Within the breast cancer world, as with other diseases affecting so many, organizations and priorities compete. Weiss points out that her site is "the top breast cancer site, the most visited."

She says, "I'd much prefer to prevent cancer than diagnose and cure it," the last being Susan G. Komen's mandate. "I think there's been very little money spent toward prevention." The battle rages over how often women should have mammograms.

This spring, Weiss was diagnosed with breast cancer. "Now I have dual citizenship in a country I never wanted to belong to." Diet, exercise, sleep, and moderate alcohol consumption help reduce risk, all steps she's taken. But, for many women, such vigilance isn't as much fun as shopping.

"When people say there is too much pink, I say there is not nearly enough pink," Komen's sister, Nancy Brinker, recently told USA Today. Her organization raises $55 million annually through cause marketing, including partnerships with companies like KFC, even though obesity is a known risk factor for breast cancer.

Breast Cancer Action has taken aim at what critics brand as "pinkwashing." In 2002, the advocacy group launched "Think Before You Pink," trying to get consumers to ask more questions. BCA successfully targeted pink-ribbon sponsor Yoplait, and later Dannon, for stimulating yogurt cultures with the bovine growth hormone rBGH, which has been linked to breast cancer. The companies have ceased using the growth hormone.

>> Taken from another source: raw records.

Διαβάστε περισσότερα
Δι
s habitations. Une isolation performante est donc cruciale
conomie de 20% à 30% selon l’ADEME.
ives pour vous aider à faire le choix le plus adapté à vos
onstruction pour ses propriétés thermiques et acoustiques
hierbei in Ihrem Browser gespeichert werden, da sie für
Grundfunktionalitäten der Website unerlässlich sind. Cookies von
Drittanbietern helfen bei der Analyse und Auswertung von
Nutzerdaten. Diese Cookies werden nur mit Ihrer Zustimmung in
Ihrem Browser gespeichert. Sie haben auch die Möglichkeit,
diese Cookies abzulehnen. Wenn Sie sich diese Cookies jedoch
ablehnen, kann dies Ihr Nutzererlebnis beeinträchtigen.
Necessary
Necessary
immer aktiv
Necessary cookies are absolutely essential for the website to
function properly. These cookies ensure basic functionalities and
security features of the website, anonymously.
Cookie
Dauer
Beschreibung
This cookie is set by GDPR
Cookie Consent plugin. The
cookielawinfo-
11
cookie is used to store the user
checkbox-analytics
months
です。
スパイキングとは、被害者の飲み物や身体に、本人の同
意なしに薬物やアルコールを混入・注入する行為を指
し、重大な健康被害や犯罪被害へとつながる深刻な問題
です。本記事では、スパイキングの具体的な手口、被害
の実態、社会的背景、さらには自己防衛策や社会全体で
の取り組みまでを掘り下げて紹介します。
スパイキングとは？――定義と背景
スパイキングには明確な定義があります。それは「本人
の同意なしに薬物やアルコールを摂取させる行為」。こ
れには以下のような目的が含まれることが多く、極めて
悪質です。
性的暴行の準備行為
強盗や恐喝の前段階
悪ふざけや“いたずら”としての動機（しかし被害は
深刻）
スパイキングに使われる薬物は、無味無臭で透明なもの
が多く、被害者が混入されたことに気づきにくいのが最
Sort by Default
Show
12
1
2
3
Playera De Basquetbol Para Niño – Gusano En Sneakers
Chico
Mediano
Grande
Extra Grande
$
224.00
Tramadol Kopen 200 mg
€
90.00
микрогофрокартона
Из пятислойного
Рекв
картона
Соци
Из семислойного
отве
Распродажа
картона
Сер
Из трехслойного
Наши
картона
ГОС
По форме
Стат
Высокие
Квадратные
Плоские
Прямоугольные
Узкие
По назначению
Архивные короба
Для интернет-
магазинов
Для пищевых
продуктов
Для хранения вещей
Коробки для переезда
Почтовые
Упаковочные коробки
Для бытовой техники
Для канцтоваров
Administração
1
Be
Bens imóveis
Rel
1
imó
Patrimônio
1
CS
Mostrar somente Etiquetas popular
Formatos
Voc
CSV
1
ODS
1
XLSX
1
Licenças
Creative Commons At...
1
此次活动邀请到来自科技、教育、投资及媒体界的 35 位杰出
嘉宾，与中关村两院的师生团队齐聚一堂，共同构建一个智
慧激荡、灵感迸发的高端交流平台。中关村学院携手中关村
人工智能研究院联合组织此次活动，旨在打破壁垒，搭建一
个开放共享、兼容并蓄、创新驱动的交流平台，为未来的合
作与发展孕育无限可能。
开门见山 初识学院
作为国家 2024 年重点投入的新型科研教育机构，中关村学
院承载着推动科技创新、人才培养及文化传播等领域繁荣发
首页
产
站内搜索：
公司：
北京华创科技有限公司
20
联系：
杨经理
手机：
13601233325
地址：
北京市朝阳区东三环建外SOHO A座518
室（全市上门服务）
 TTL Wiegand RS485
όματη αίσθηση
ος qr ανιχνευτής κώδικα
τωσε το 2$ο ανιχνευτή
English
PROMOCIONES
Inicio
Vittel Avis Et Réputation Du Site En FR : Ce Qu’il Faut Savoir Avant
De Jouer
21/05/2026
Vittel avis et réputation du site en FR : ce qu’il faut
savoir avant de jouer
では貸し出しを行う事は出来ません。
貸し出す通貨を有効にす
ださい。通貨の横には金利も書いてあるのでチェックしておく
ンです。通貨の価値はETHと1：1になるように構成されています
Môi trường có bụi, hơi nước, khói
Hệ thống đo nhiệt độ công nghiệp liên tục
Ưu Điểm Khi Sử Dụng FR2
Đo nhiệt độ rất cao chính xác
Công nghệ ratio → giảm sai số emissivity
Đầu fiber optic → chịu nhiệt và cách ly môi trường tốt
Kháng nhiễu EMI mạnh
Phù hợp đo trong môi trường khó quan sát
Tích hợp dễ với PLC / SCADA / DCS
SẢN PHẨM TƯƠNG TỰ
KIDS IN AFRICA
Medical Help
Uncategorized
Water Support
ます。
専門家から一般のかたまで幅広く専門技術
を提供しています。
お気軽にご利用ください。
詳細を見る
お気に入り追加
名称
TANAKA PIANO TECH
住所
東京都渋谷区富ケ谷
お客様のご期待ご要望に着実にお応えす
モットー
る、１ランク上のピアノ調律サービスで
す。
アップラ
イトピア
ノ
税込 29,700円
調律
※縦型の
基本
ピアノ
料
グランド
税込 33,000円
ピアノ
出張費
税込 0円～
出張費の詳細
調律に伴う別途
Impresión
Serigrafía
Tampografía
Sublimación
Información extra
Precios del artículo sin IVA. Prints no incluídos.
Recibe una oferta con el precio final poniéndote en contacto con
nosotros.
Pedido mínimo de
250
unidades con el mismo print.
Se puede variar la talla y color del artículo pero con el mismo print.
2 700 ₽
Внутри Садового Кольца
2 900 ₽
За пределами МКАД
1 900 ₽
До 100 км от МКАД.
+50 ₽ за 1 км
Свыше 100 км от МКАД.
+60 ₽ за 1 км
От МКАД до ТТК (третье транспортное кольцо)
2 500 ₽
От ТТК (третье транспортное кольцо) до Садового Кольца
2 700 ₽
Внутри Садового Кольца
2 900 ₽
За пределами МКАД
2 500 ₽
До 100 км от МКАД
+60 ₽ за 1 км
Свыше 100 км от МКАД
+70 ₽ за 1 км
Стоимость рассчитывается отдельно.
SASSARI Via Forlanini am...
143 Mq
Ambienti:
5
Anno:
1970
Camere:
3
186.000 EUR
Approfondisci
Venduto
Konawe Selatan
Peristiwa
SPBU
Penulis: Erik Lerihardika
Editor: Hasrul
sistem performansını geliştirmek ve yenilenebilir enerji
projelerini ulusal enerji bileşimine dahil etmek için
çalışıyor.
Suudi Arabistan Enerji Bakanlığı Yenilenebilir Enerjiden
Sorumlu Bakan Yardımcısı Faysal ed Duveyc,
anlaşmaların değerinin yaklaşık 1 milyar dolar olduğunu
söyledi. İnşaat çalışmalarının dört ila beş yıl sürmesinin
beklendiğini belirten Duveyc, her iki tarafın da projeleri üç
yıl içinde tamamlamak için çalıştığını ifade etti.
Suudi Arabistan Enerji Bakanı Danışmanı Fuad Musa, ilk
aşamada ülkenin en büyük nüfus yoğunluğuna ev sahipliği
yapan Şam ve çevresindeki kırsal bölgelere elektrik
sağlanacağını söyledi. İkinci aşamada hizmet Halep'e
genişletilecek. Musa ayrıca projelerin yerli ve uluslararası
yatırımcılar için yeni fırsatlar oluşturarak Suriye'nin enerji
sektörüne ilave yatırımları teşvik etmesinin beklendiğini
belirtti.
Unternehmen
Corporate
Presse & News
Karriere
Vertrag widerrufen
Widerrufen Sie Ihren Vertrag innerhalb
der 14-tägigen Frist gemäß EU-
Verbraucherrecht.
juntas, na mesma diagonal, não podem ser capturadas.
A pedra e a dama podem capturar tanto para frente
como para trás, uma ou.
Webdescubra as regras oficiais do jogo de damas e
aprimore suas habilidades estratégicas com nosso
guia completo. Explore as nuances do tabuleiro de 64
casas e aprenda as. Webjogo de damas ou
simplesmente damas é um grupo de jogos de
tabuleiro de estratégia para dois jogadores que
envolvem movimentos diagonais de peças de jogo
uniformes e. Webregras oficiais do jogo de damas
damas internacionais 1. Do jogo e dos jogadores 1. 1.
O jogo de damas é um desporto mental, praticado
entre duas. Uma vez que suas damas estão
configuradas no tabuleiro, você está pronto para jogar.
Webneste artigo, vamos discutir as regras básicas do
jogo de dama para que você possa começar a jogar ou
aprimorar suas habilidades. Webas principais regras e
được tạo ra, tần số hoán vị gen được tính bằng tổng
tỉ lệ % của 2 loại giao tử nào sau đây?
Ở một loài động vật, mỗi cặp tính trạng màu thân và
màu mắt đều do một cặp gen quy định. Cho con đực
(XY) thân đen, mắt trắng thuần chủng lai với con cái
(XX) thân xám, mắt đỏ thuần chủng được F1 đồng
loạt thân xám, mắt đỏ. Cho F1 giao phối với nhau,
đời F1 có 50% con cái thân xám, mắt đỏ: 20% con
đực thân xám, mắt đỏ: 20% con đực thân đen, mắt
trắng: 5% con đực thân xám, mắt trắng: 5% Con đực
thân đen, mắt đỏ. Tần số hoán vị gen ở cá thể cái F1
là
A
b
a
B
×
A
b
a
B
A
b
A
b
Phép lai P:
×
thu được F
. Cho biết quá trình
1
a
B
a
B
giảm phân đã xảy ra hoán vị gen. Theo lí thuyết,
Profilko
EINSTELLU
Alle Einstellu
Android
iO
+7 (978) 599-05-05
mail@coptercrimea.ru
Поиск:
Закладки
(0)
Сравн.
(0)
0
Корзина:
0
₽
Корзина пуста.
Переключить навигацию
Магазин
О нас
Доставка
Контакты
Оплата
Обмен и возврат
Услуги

"We're encouraging people to ask critical questions when they encounter a pink product," says BCA's Kim Irish. "The average consumer is not going to do the research before they buy the product. They want to feel good about buying it."

Curious, and still in residual shock from Sunday's Linc pinkathon, I phoned the Eagles and asked how much pink money has been raised, and where it's going, since the website offers no such information. Turns out that every purchase of the team's top-selling Tackling Breast Cancer items, a $20 pink tie and a $24.99 Eagles green-and-pink cap, results in a $7.50 donation to the Jefferson Breast Care Center. The team has contributed $1.5 million in the last six years.

"We were the first NFL team to do this," says the Eagles' Julie Hirshey. "Now all NFL sites have pink hats."

Fine, more bragging and competition. But we'll take it.